● Study text

A SYSTEM FOR SPOKEN QUERY INFORMATION RETRIEVAL ON MOBILE DEVICES

E.Chang, F.Seide, H.Meng, Z.Chen, Y.Shi,Y.Li

This paper describes about a system which allows a user to search for information on mobile devices using spoken language queries. It discuss the details of combining state-of-art speech recognition and information retrieval technologies.

Spoken query information retrieval requires bridging the gap between a spoken query and a textual document collection. It may involve

1.transforming and representing the spoken query in terms of characters and performing retrieval by matching the documents in character space or

2. transforming and representing the textual documents in terms of syllables and performing retrieval by matching with queries in syllable space.

The paper mainly investigates the following

1. Use of different indexing units for spoken query information retrieval task.

● The data
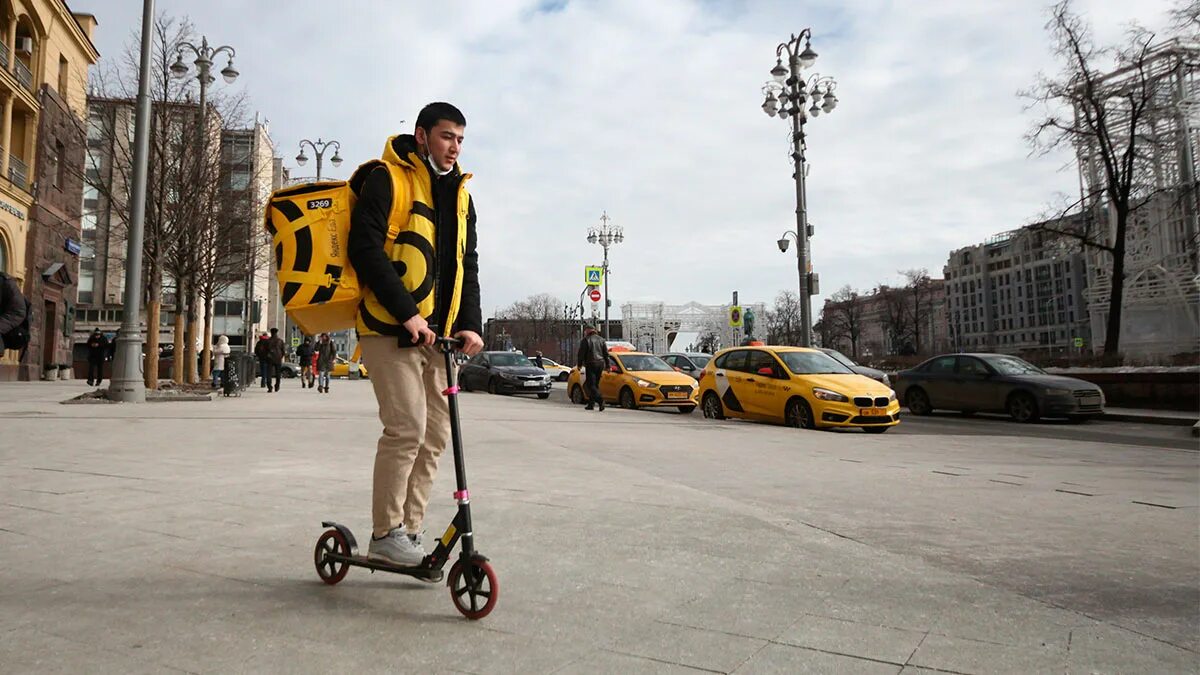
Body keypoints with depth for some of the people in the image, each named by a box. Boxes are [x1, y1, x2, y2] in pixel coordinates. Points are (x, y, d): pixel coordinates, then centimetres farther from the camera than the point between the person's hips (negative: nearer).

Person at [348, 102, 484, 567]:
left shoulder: (460, 195, 19)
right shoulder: (387, 179, -3)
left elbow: (467, 265, 17)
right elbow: (365, 248, -13)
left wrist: (470, 324, 2)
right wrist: (407, 314, -19)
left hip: (438, 335, 7)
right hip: (391, 329, -7)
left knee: (436, 434, 6)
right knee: (407, 428, -13)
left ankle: (410, 530, 18)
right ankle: (385, 534, 2)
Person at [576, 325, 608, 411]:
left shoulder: (585, 340, -3)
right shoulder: (601, 339, 13)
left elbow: (581, 353, -4)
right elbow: (606, 353, 14)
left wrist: (579, 364, 4)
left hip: (591, 365, -6)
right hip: (600, 363, 6)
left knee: (591, 385, -8)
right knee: (595, 384, 12)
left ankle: (600, 400, -28)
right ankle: (590, 404, 15)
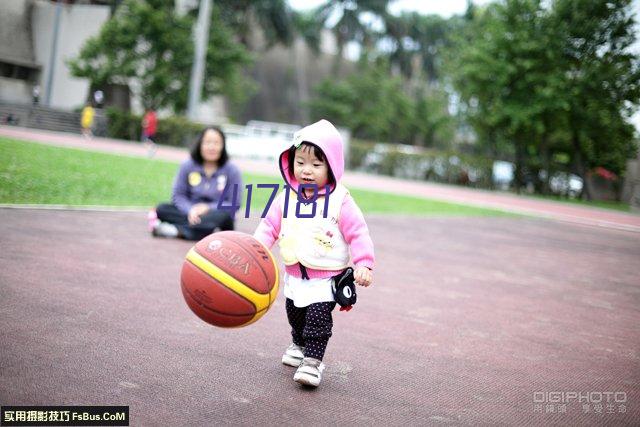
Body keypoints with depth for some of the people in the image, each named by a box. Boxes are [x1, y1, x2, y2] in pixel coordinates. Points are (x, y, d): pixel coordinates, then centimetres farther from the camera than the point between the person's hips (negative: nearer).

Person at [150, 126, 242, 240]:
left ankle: (176, 229, -35)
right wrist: (190, 210, -21)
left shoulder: (232, 171, -5)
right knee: (162, 209, -21)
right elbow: (178, 195, -1)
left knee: (224, 215, -36)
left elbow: (234, 204, -6)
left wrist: (208, 208, -20)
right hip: (191, 213, 2)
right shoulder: (187, 166, 0)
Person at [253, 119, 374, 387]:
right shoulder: (286, 197, -3)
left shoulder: (340, 200, -14)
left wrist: (364, 264, -21)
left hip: (326, 278, -5)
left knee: (318, 319, -9)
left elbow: (358, 233, -12)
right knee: (295, 315, 22)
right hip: (294, 275, 5)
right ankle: (299, 345, 46)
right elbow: (270, 225, 1)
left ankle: (312, 360, 4)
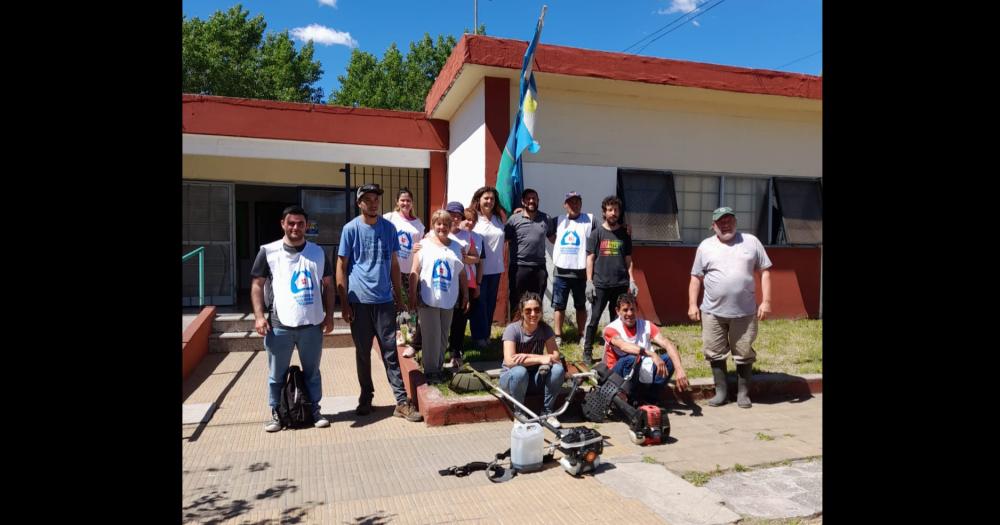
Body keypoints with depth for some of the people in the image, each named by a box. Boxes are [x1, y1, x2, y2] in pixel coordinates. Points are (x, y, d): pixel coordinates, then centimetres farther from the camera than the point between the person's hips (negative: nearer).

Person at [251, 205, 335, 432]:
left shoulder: (318, 252, 9)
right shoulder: (268, 252, 2)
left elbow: (328, 285, 12)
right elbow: (257, 285, 3)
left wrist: (329, 316, 5)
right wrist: (259, 316, -6)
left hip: (312, 324, 2)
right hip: (279, 326, -1)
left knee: (312, 372, 13)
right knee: (277, 374, 9)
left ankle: (314, 410, 25)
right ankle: (276, 413, 23)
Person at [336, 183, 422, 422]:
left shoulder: (389, 228, 5)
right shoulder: (351, 229, -3)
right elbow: (341, 267, -2)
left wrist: (398, 296, 10)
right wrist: (344, 303, -6)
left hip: (384, 300, 2)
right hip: (359, 301, -1)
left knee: (391, 352, 2)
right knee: (362, 352, 10)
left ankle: (402, 402, 4)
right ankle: (366, 397, 25)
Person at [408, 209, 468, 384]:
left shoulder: (456, 247, 10)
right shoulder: (424, 244, 1)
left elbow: (462, 273, 12)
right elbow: (415, 272, -2)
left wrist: (465, 295, 10)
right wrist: (412, 296, -6)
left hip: (448, 299, 4)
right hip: (428, 298, -3)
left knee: (443, 335, 11)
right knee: (431, 335, -2)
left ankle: (439, 367, 23)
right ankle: (430, 370, 7)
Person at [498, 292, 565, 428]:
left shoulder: (545, 329, -8)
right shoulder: (513, 329, -19)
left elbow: (555, 356, -19)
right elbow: (509, 361, -31)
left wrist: (528, 356, -32)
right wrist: (540, 359, -35)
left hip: (535, 378, 3)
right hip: (511, 377, -3)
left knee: (558, 369, -24)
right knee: (520, 372, -37)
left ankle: (547, 412, -5)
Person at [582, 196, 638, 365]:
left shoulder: (624, 234, 9)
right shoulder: (597, 233, 3)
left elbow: (628, 260, 12)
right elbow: (590, 258, 1)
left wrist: (631, 280, 3)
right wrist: (589, 282, -7)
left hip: (621, 284, 2)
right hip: (600, 284, -2)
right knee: (593, 319, -1)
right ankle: (587, 352, 8)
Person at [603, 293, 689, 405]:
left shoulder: (646, 326, -2)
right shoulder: (611, 329, -13)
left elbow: (668, 344, -16)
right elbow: (623, 346, -35)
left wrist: (680, 369, -33)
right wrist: (652, 354, -49)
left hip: (643, 373, 4)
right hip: (618, 375, -4)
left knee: (669, 359, -17)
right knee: (631, 359, -35)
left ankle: (650, 398, -8)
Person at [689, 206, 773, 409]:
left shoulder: (751, 242, 4)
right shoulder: (705, 246, 5)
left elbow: (765, 272, 5)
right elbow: (696, 277, 7)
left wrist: (766, 301, -3)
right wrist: (692, 304, -1)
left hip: (745, 312, 0)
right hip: (713, 312, 1)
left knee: (744, 355, 8)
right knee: (715, 354, 7)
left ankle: (743, 393, 22)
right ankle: (721, 392, 21)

● Exercise instructions
a. Answer the following from the paper summary, one answer per line:
(i) On what kind of devices does the described system let a user search for information?
(ii) In the second approach listed, in terms of what units are the textual documents represented?
(iii) What is the first item the paper is said to investigate?
b. Reproduce the paper summary between "This paper describes" and "information retrieval task.", inclusive.

● Outputs by task
a.
(i) Mobile devices.
(ii) Syllables.
(iii) The use of different indexing units for the spoken query information retrieval task.

b.
This paper describes about a system which allows a user to search for information on mobile devices using spoken language queries. It discuss the details of combining state-of-art speech recognition and information retrieval technologies.

Spoken query information retrieval requires bridging the gap between a spoken query and a textual document collection. It may involve

1.transforming and representing the spoken query in terms of characters and performing retrieval by matching the documents in character space or

2. transforming and representing the textual documents in terms of syllables and performing retrieval by matching with queries in syllable space.

The paper mainly investigates the following

1. Use of different indexing units for spoken query information retrieval task.